09/19/2024 | Press release | Distributed by Public on 09/19/2024 15:20

Management Change/Compensation Form 8 K

Item 5.02. Departure of Directors or Certain Officers; Election of Directors; Appointment of Certain Officers; Compensatory Arrangements of Certain Officers.

As previously disclosed, on August 13, 2024, Michael J. Alexander's employment as President and Chief Executive Officer of NI Holdings, Inc. (the "Company") was terminated without cause. On September 16, 2024, the Company entered into a Separation Agreement with Mr. Alexander memorializing the terms of his departure from the Company (the "Separation Agreement"). The Separation Agreement provides that, in consideration for Mr. Alexander's comprehensive release of claims against the Company and its affiliates and his post-employment covenants set forth in the Separation Agreement, Mr. Alexander will be entitled to receive a severance payment of $3,826,583.01, equal to three years of his current annual base salary and average annual bonus over the last three years. The Company also agreed to continue paying premiums for Mr.
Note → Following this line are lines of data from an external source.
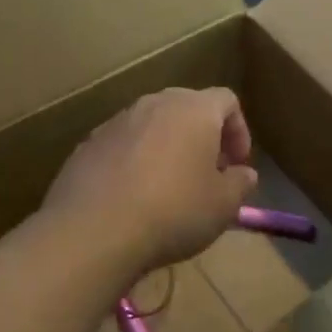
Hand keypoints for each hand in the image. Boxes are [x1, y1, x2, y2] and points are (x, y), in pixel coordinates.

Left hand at [43, 87, 258, 277]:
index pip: (226, 100)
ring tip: (169, 186)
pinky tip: (133, 196)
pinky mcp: (88, 144)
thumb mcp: (223, 205)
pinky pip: (122, 144)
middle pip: (187, 107)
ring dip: (167, 147)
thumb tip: (243, 174)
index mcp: (194, 109)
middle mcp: (155, 103)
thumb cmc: (173, 212)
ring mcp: (117, 121)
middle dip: (202, 136)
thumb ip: (240, 183)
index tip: (236, 164)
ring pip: (152, 124)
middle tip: (207, 173)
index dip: (239, 130)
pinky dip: (134, 161)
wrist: (93, 231)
Alexander's participation in the Company's group medical plans for a period of 18 months from August 13, 2024. The Company will also pay to Mr. Alexander an amount equal to $65,493.07, to cover the after-tax cost of health coverage for an additional period of 18 months. These payments are being made to comply with the terms of Mr. Alexander's employment agreement. Mr. Alexander may revoke the Separation Agreement for a period of seven days after September 16, 2024, the date he executed the Separation Agreement. The Separation Agreement does not become effective or enforceable until the seven-day revocation period has ended. The foregoing summary of the Separation Agreement does not purport to be complete and is subject to, and qualified in its entirety by, the full text of the Separation Agreement, a copy of which is attached as Exhibit 10.1 to this report and is incorporated by reference herein.